In an hierarchical structure the size of change grows upwards. The higher up the more infrequent and larger the changes. This is the opposite of small and infrequent changes championed in this post. For this to be practically possible, most changes needs to be decentralized.

2. Small batches
Regardless of the nature of the change, make it is small. If it is big, then break it up in smaller parts. If it is big and it can’t be broken up, go back to the planning board and refine and research the change. This applies organizations all sizes. Even large incumbents who want to improve must start small.

The best, like olympic champions, work continuously to improve. They break their plan up in small consumable pieces. One should apply this to the business desire for change.

3. Utmost transparency
Whether a change is good or bad, doesn’t matter that much. What matters is that there is a change, and others see it. A bad change means fast failure detection and recovery. If the change is good, a good state to work out from has been established. Transparency ensures more eyes on the change and more can help decide (or detect) a change being positive or not.

Avoid operating in the darkness. The longer one waits for stakeholder feedback the more risky the change will be and the deeper the hole to crawl up might get.

4. High level of trust
Making change is scary. Status quo is safe. No change equals no risk of doing wrong. People who operate in safe and trusted environments prove more willing to take risk, because they know there won’t be unfair repercussions. They trust change is good and safe. For this to be true management should explicitly express this attitude in words and actions.
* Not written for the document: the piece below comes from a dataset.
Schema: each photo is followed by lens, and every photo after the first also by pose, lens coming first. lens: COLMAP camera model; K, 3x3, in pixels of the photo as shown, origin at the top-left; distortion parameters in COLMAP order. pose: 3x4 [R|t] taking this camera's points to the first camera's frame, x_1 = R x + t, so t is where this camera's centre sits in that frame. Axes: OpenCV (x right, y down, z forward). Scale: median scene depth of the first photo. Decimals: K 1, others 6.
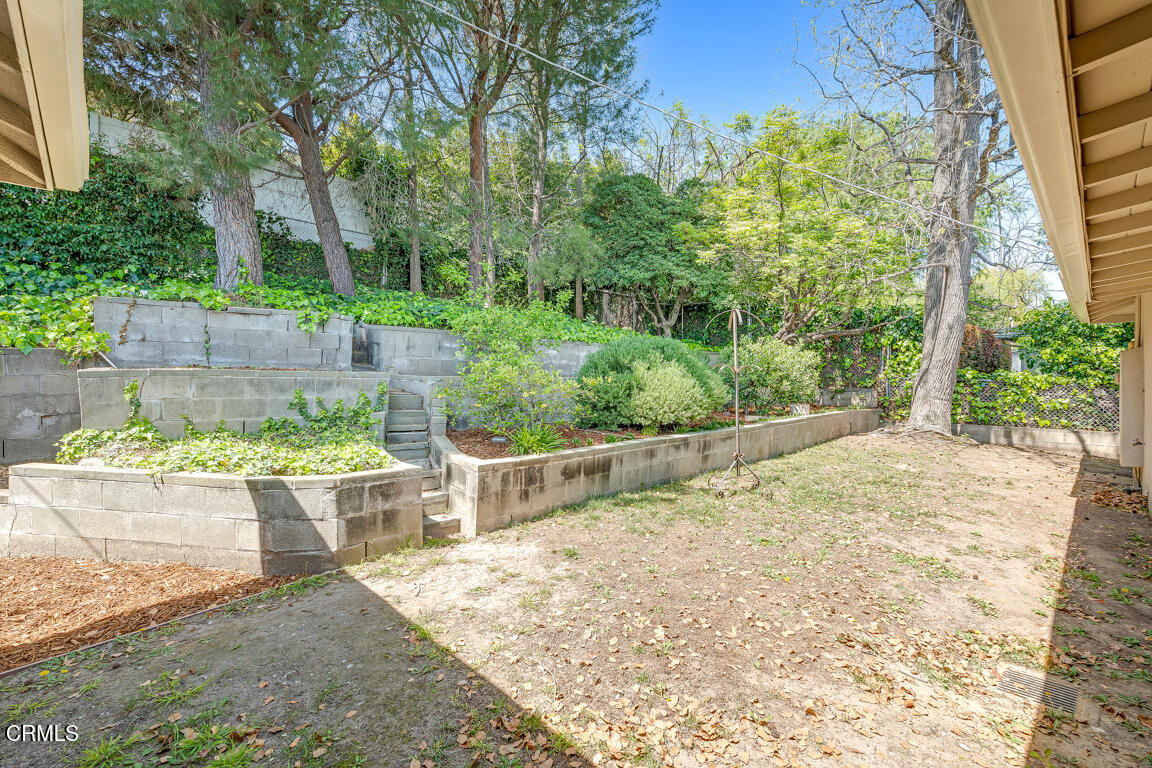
lens RADIAL K [[504.3, 0, 577.3], [0, 504.3, 382.8], [0, 0, 1]] dist [-0.002967, -0.000051]
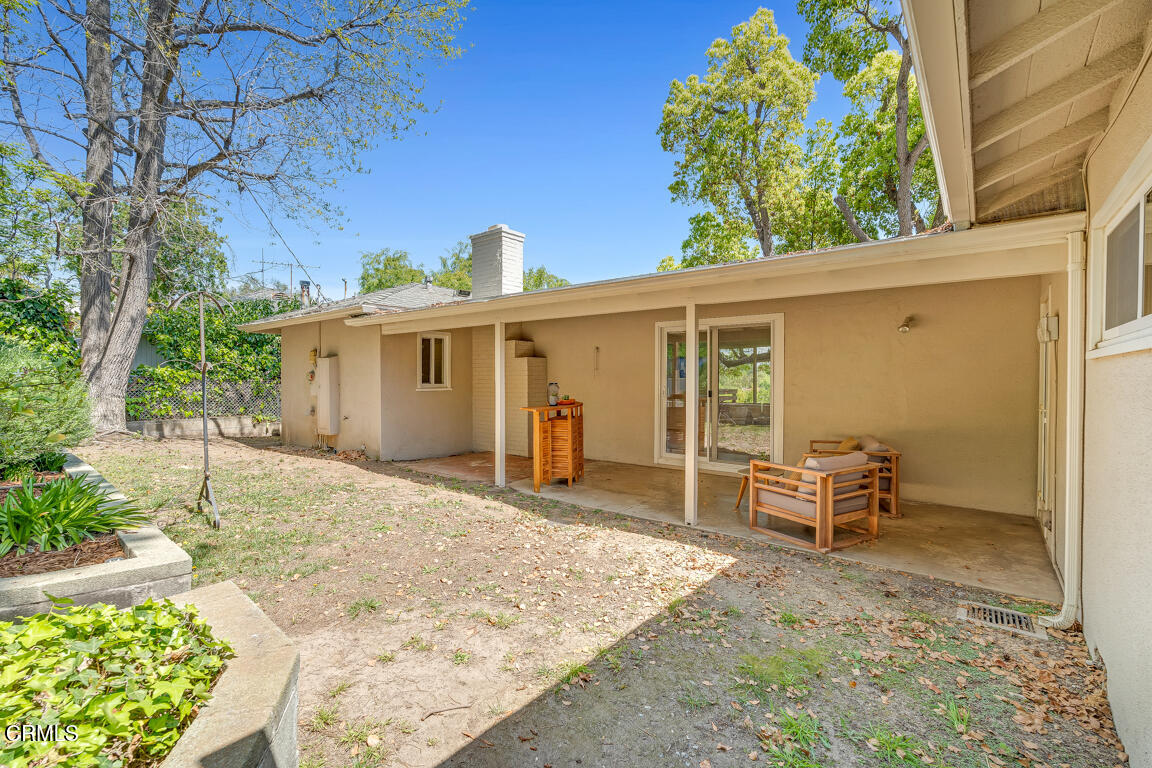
lens RADIAL K [[504.3, 0, 575.5], [0, 504.3, 380.7], [0, 0, 1]] dist [-0.002967, -0.000051]
pose [[-0.115492, -0.011133, 0.993246, -0.292256], [-0.000761, 0.999938, 0.011119, -0.007428], [-0.993308, 0.000528, -0.115493, 0.271126]]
In addition peers need to live this out and encourage change everywhere, regardless of outcome. Employees who trust the system and their peers that change is good, more likely initiate change.

5. Live metrics system
The main reason for change should be to improve. Therefore it is important to have access to relevant metrics to measure the before/after effect. The only way to know whether a change was good or not lies in comparison. The smaller and well-defined the change, the easier it will be to measure. At one doesn’t need to set a % goal improvement, or other metrics to justify a change. As long as it will improve something, just do it!